• [Provided passage]

Do I need different cloth for wiping faces and kitchen counters? Food clean up vs. floor grime? How do you clean your clearning cloths?

Please tell me about your system, what tasks you use different cloth for, and what kinds of fabric you find works best- different colors? different things? Help!
post #2 of 12
I currently have soft cloths and rough/cleaning cloths. The soft cloths are entirely knit cottons, mostly from cut up old t-shirts. The rough/cleaning cloths are a mix of socks, washcloths, kitchen towels, soft cloths that are very stained (it's silly, but I don't like blowing my nose on spotty rags), and rags from undies. The rough cloths live in a drawer in the kitchen (currently overstuffed because I'm actually caught up on laundry). The soft cloths are in a basket at the back of each toilet, in a basket in the kitchen, and in a drawer in my nightstand (I get hayfever, it's the equivalent of having a box of tissue in every room)

I also have some "I really don't care if I have to throw these away rags" they were from dh's (very beat up) uniform shirts after he stopped working at Kroger--from this nasty thin, polyester, non-absorbant material. Those get used for things like wiping up grease and I will throw them away--they're my paper towels. I use like one a month, tops.

The bathrooms have regular hand towels for drying hands and faces.

I don't finish the edges of anything.

I wash everything in the house on cold/cold. Just this week I started hanging everything on drying racks to dry, but I used to use the dryer. If I used good cloth on things like grease, I'd wash those separately.

• [Directions]
**1.** For the cleaning-cloths thread, decide whether each statement agrees with it, answering yes or no and quoting the words that decide it: (a) The soft cloths are made entirely of knit cottons. (b) The rough cloths are kept in a basket at the back of each toilet. (c) Everything in the house is washed on hot.
**2.** Write what comes next in the cleaning-cloths thread, starting after its final sentence.
The lines of collected data have no role in this.

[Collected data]
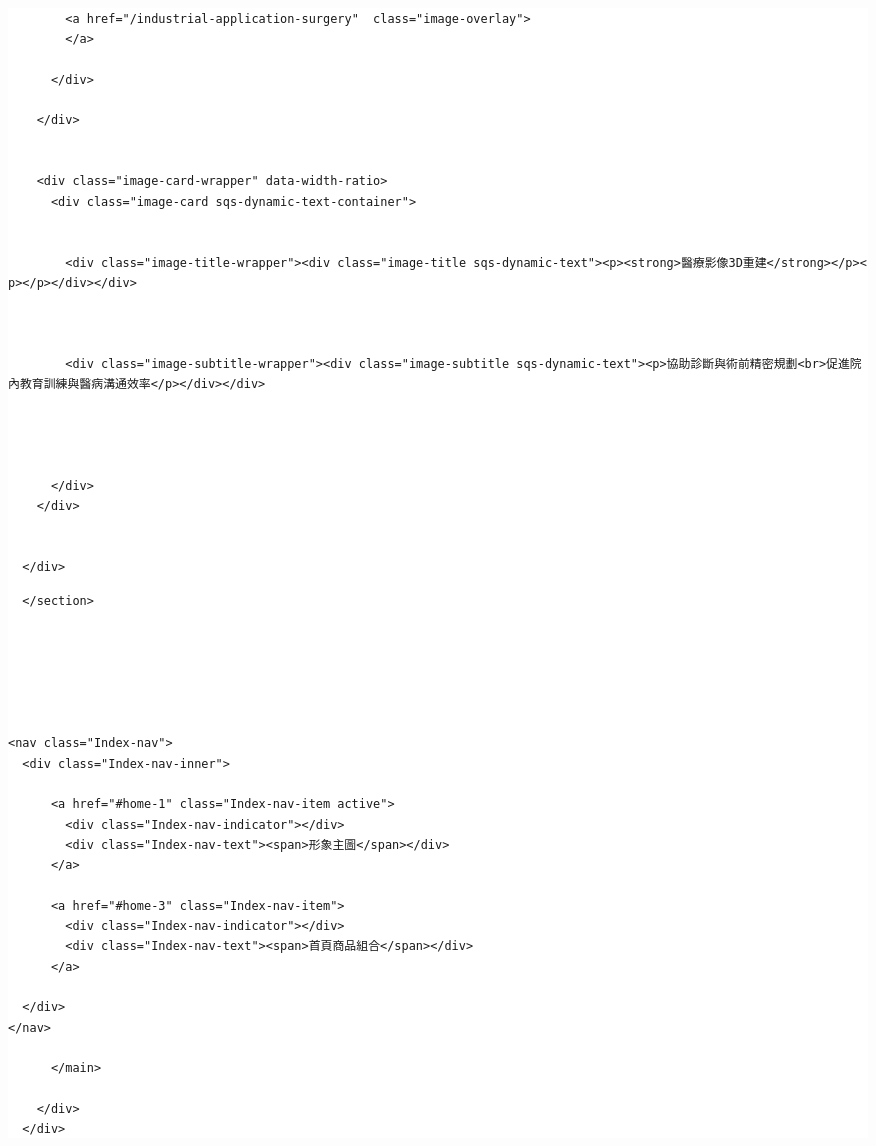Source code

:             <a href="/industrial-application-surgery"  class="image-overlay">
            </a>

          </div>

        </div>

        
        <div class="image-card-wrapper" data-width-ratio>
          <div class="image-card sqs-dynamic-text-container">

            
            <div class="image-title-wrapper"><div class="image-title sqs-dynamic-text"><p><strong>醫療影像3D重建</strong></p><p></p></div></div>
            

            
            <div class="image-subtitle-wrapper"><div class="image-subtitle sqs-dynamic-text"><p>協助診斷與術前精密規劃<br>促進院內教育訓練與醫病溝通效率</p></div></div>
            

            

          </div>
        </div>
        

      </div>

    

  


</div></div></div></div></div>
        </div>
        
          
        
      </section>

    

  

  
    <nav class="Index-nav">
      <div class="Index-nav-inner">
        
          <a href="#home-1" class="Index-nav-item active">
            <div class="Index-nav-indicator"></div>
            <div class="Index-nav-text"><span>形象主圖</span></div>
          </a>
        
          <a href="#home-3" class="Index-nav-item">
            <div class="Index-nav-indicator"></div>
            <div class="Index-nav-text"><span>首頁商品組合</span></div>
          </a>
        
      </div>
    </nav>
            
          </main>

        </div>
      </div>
---
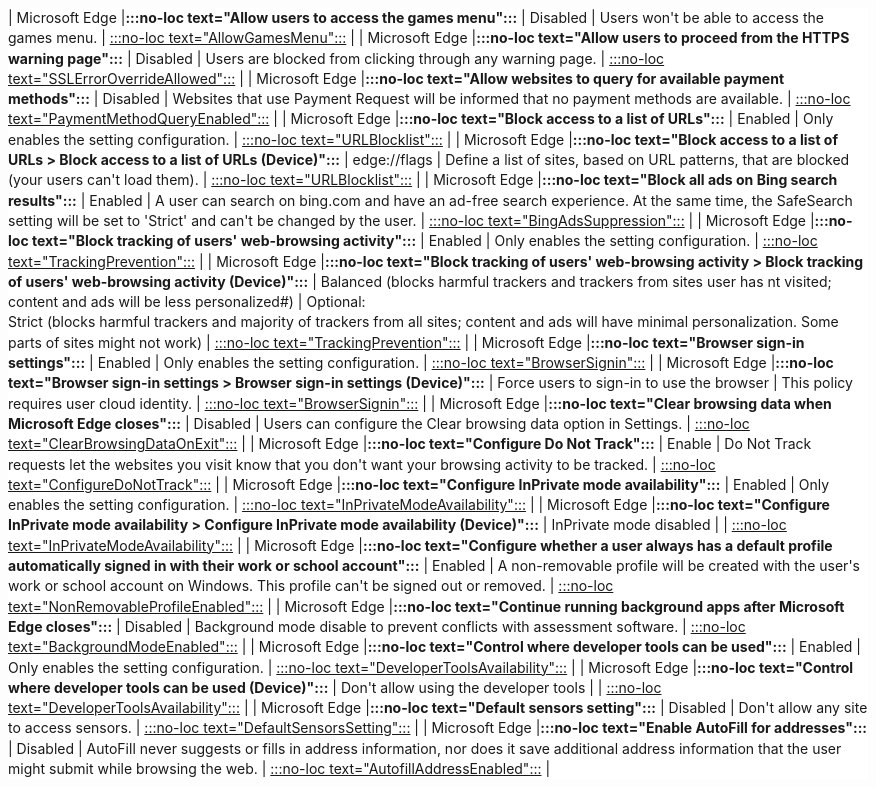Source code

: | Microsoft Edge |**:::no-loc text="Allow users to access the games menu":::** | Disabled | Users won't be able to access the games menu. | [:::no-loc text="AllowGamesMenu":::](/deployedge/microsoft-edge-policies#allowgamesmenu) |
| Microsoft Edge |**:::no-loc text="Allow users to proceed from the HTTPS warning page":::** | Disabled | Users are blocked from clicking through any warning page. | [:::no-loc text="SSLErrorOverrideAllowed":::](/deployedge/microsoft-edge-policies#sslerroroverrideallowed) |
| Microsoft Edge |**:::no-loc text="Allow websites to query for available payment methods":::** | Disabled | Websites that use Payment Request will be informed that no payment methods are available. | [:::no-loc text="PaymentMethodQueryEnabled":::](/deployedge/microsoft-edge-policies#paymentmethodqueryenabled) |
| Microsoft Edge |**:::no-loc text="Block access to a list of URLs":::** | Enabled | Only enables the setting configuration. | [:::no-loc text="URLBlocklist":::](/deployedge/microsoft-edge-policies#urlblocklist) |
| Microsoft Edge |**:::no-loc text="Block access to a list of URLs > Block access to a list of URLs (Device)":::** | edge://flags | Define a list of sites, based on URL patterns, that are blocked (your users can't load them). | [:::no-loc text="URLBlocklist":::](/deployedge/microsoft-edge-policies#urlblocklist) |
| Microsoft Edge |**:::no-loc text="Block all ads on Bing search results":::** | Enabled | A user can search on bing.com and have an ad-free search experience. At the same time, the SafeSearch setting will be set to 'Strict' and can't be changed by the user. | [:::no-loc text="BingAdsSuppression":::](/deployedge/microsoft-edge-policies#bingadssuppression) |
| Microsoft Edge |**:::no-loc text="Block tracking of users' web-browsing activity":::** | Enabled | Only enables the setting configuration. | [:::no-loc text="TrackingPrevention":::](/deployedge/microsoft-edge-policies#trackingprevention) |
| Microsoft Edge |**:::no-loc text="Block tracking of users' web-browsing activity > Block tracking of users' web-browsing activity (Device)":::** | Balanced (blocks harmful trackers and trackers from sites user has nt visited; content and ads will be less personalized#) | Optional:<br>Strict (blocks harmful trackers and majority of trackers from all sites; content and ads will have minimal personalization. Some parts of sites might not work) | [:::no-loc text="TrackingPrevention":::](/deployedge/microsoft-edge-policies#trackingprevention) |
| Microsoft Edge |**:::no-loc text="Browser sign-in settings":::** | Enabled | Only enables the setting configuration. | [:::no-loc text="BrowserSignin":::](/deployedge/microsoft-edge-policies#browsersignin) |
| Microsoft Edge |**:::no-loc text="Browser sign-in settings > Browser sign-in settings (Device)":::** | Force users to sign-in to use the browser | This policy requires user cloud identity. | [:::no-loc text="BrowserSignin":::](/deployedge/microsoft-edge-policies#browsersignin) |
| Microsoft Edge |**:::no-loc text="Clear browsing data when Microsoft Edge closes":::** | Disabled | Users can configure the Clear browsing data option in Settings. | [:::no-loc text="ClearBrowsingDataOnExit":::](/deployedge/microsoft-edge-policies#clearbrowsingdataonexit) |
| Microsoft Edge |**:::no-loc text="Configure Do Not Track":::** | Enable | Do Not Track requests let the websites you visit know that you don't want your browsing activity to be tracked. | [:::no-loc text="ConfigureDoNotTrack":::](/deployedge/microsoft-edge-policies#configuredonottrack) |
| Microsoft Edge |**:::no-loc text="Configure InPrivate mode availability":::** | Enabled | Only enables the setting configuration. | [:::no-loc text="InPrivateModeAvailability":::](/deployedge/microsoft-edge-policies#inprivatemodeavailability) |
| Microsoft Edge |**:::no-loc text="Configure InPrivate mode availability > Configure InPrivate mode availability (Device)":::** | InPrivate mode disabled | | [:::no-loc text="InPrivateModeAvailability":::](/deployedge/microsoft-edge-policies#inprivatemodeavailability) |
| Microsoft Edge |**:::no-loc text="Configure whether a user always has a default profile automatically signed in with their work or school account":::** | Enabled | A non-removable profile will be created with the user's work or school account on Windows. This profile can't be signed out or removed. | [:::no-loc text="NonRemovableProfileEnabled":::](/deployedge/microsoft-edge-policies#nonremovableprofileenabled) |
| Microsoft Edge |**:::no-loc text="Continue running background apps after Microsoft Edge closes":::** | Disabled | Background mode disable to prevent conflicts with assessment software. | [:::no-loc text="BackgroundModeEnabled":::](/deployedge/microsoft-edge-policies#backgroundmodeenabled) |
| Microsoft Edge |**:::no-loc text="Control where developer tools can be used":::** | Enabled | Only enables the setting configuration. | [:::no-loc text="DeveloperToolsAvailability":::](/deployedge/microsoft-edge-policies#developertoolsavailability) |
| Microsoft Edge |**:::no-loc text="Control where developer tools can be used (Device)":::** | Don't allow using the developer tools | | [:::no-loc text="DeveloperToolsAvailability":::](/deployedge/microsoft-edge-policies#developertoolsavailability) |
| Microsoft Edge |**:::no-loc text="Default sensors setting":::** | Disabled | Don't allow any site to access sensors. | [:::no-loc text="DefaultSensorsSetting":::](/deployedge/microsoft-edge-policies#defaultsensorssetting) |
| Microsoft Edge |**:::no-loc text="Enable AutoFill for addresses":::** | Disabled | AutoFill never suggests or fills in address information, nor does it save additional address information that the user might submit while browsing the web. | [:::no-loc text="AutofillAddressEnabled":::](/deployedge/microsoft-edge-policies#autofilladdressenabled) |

• [Answer list]
**1.**
(a) Yes: "The soft cloths are entirely knit cottons"
(b) No: "The rough cloths live in a drawer in the kitchen"
(c) No: "I wash everything in the house on cold/cold."

**2.**
I keep some specialized rags, like I have one sock rag in the shoe polish kit. Those rags basically get used for their purpose until they die and then I throw them out. But it keeps the polish and such out of the laundry.

Oh! We have ~3 potlucks a year here and we do use paper then if there's a large crowd.
post #3 of 12
We use old diapers. We have flatfolds and some terry flatfolds. I also have about 12 small kinda terry cloths, these are for small jobs. The diapers are pretty much for everything cleaning wise. I have a few hand towels for the kitchen and a few kitchen washcloths. I have cloth napkins for actual eating cleaning hands purpose. The flatfolds work really well for the small jobs that you would need to use a paper towel. Like, we do lay our bacon out on them.
We also have cloth wipes for tp, these are actual wipes, some I made, some were bought. And I have cloth hankies. The hankies and the napkins I got from dharma.
We wash everythign on hot. We started with using the old diapers to clean with, and then started using hankies, then tp, then napkins. We never really had paper napkins, we are not really napkin people, but we are trying to get the girls into good habits.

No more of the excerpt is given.